* _Text excerpt_:
=== Begin Enclosure ===

# Active Speakers tech problem



## FlamesBeyond (Jun 18, 2008)

Hello,

I have just bought 2 DB Technologies Twin 128 active speakers (http://www.dbtechnologies.com/mod_produkte.cfm?pid=81&pgid=1&pugid=38&psugid=0) and i happen to interfere some problems. I would really appreciate if i would get some proper feedback and help. Thank You.

Firstly, i connected the speakers to the main out of my mixer (http://www.behringer.com/802/index.cfm?lang=eng). One speaker on the left output and one on the right output via XLR ends plugged in the speakers and jacks plugged in the mixer. The microphone works fine. the voice sounds ok, also if we play some music through they work fine. but when i plugged the guitar amp in the mixer with the guitar connected, i found out that the distortion the drive gets lots and lots of gain, like it's not the sound from amp anymore, it's like a digital cheap distortion. i don't know what's the problem.. maybe the cables .. or ... i really don't know.

=== End Enclosure ===

* _Problem statement_: Name every device or instrument the post about the active speakers problem mentions, leaving out cables and connectors.

* _Given material_:
=== Begin Enclosure ===

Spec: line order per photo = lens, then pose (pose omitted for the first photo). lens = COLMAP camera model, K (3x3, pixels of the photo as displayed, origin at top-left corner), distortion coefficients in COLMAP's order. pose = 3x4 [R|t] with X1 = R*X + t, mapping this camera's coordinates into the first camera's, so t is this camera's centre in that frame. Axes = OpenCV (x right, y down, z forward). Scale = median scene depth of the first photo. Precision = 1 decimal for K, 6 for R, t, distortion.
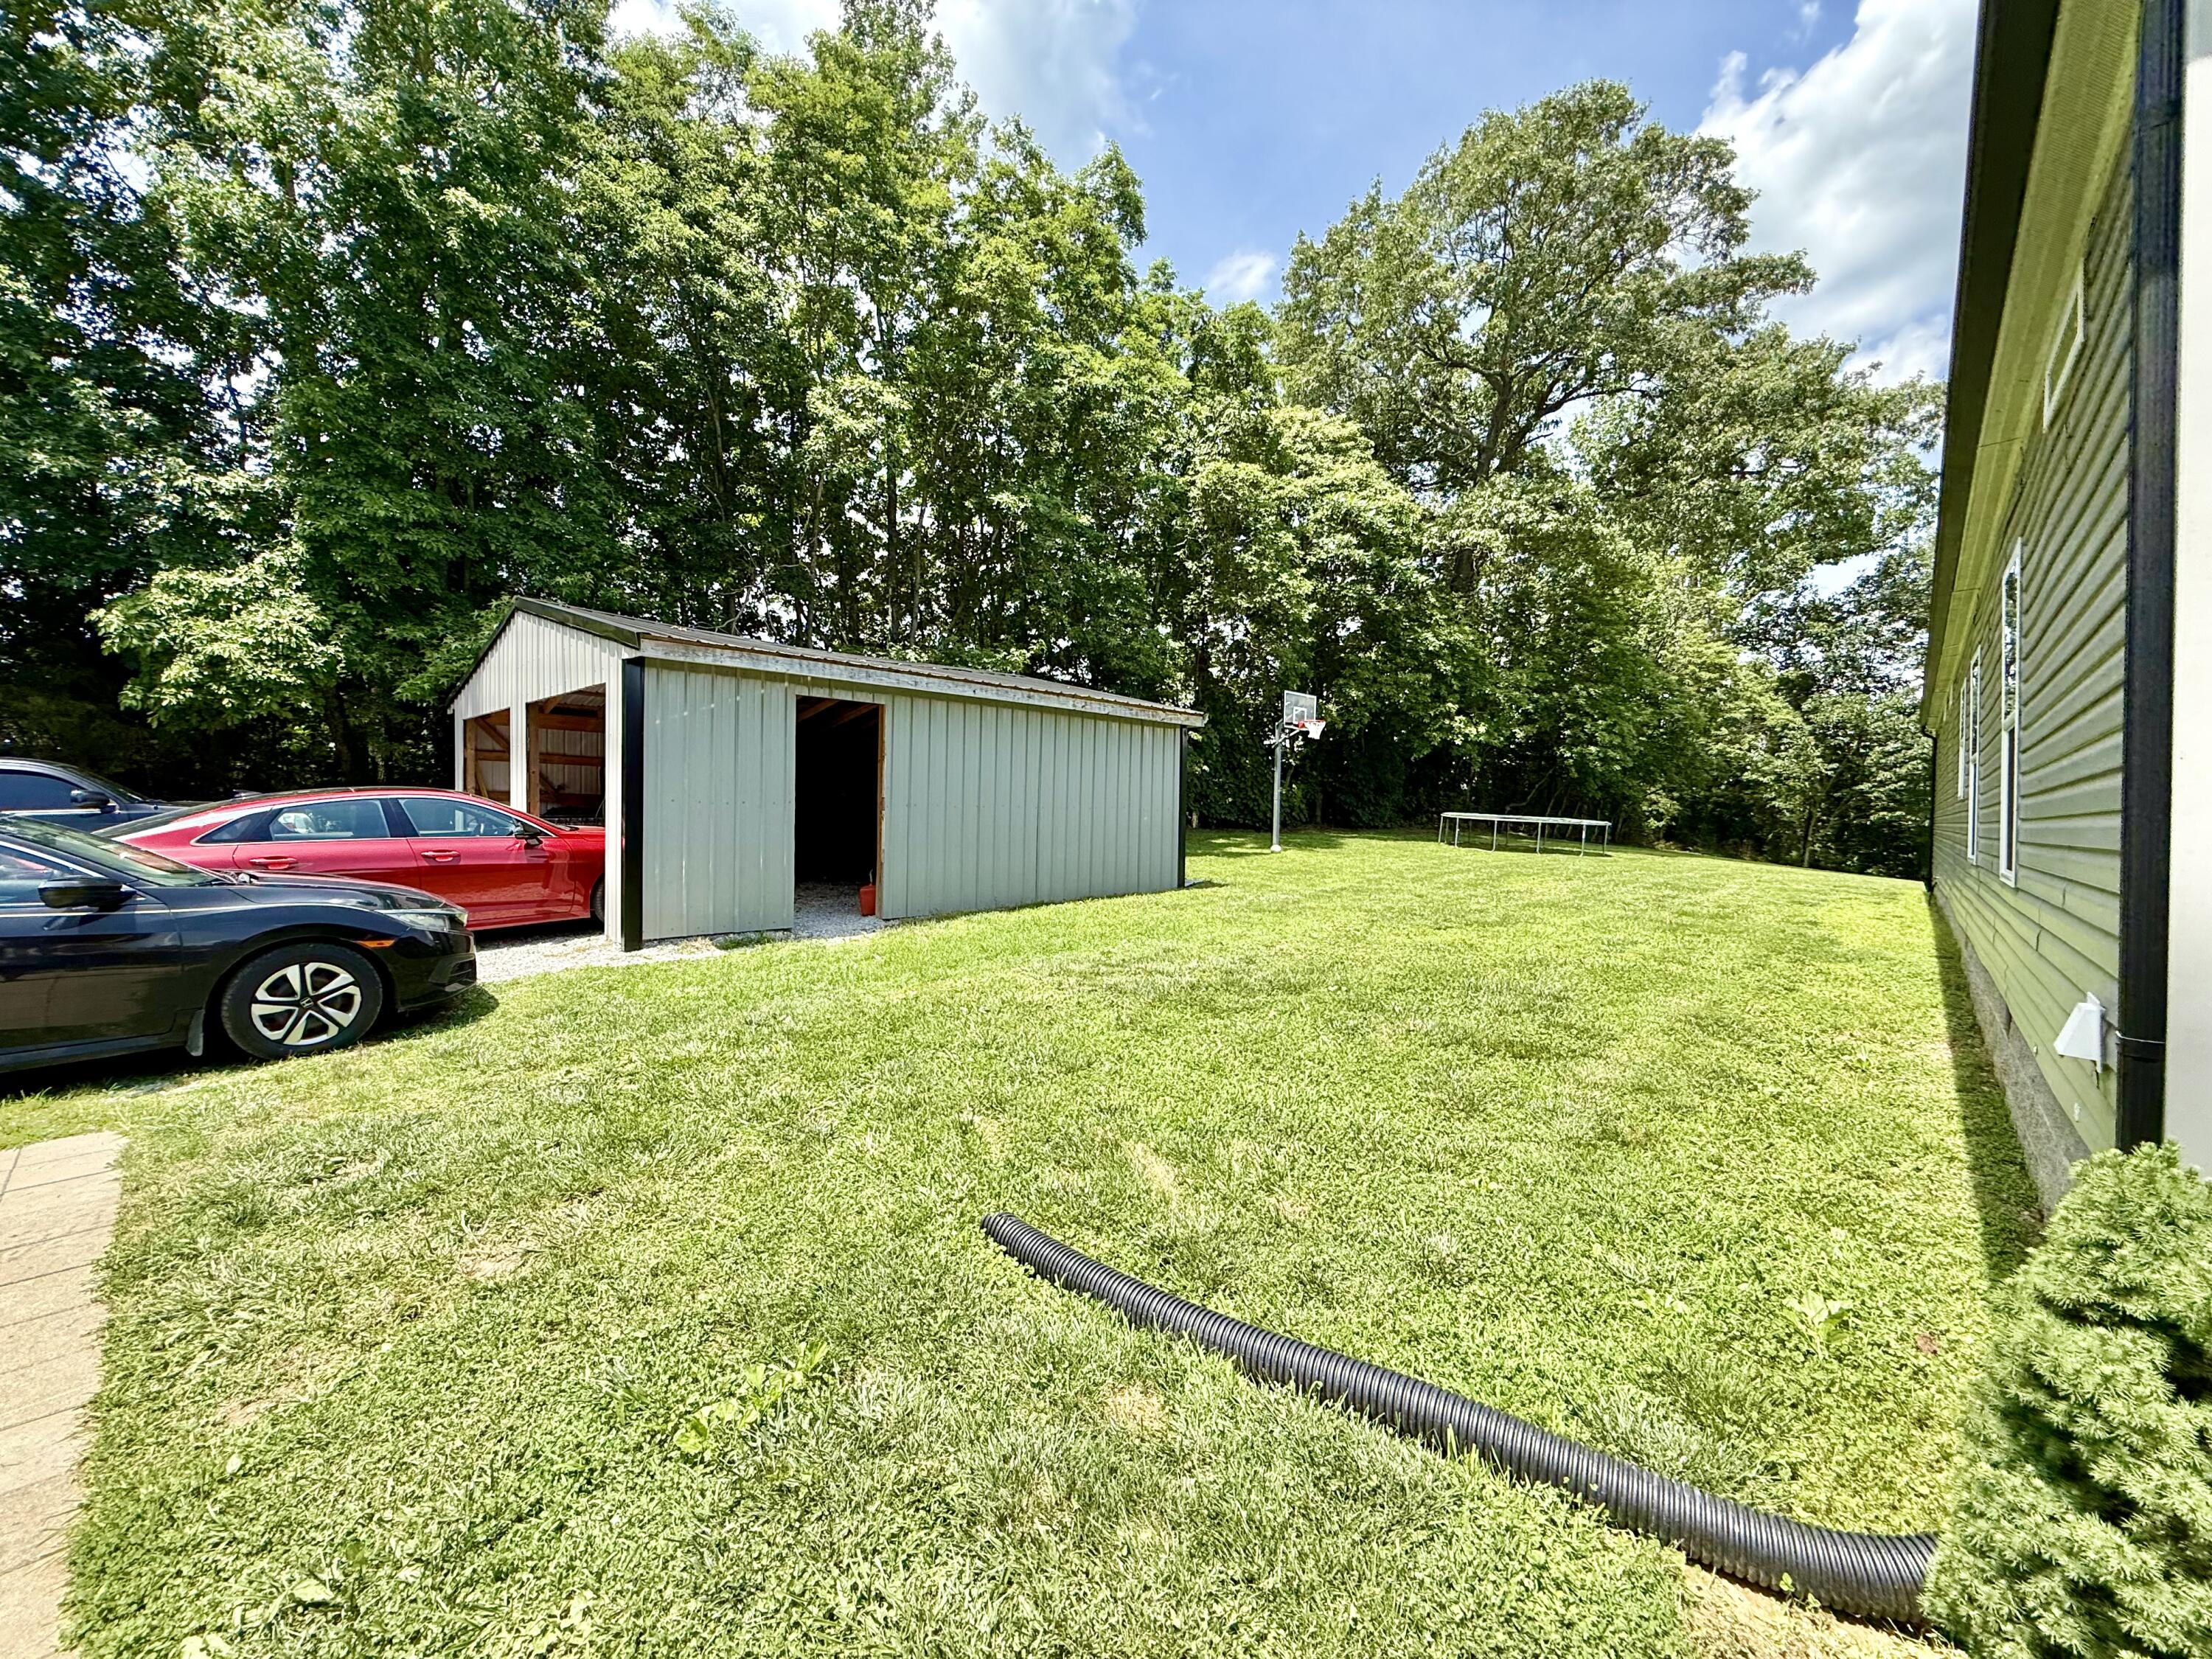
lens RADIAL K [[881.4, 0, 1106.0], [0, 881.4, 829.5], [0, 0, 1]] dist [-0.000615, 0.000324]
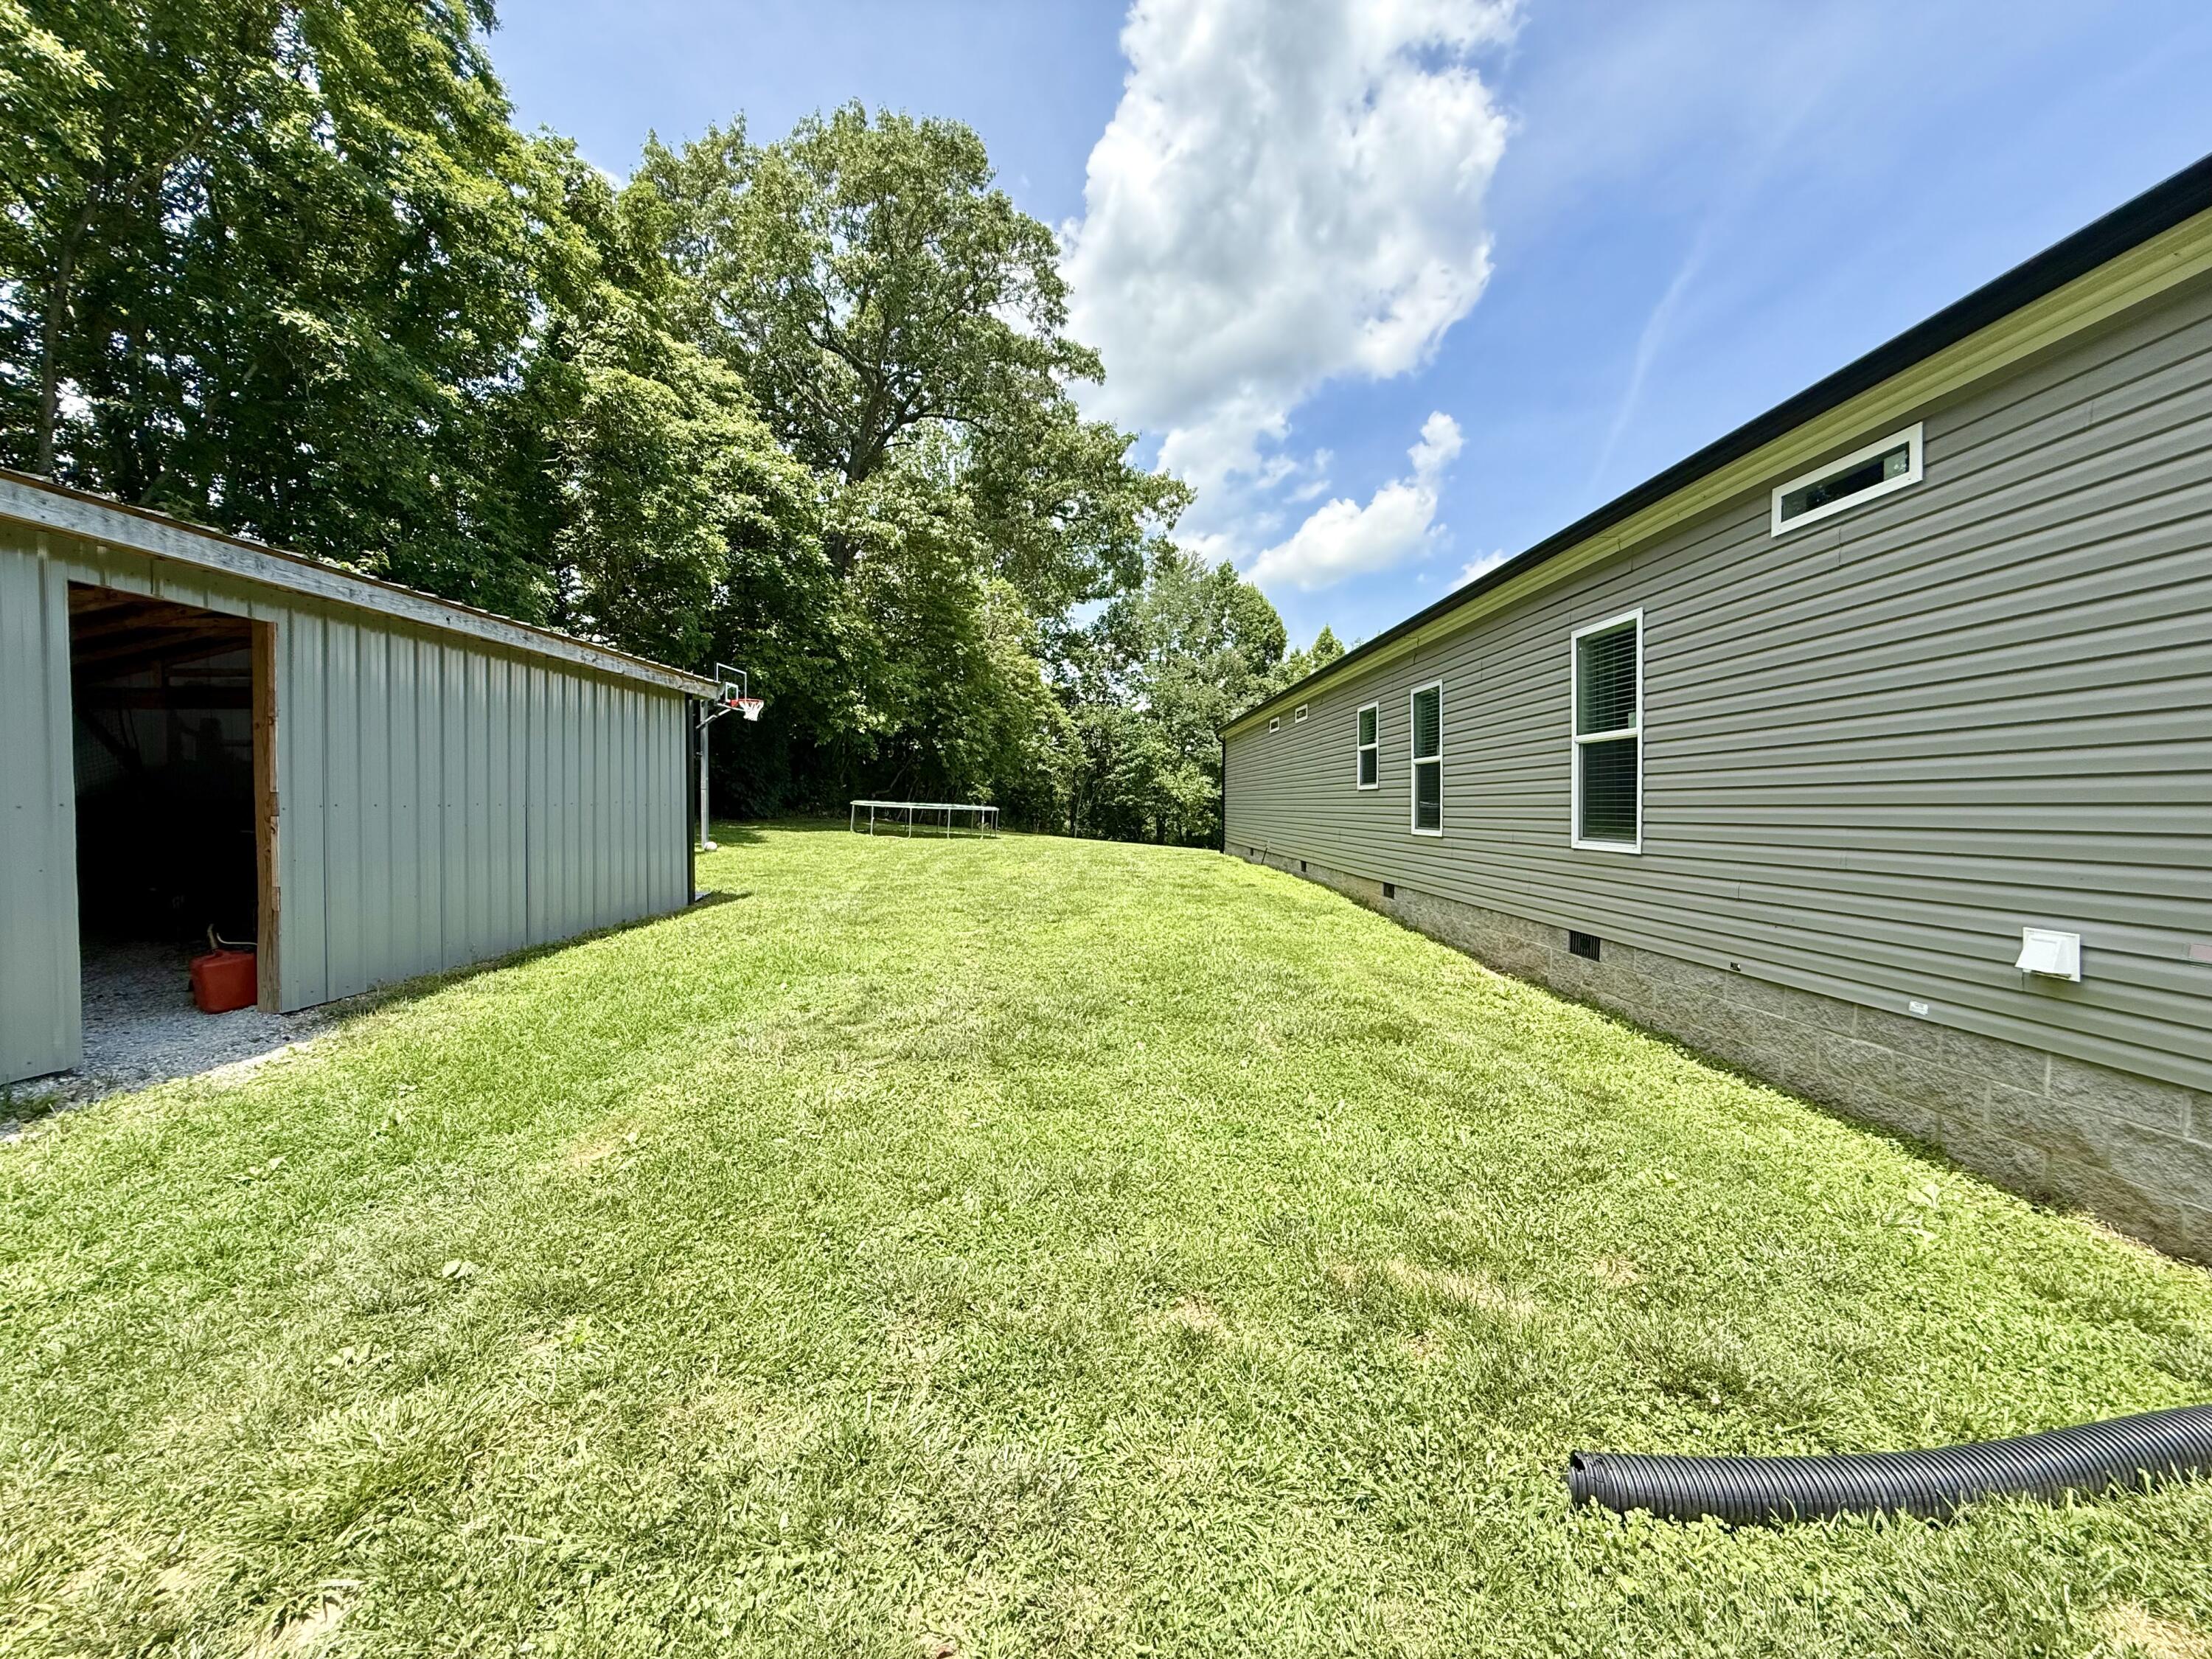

=== End Enclosure ===

* _Your response_:
- DB Technologies Twin 128 active speakers
- mixer
- microphone
- guitar amp
- guitar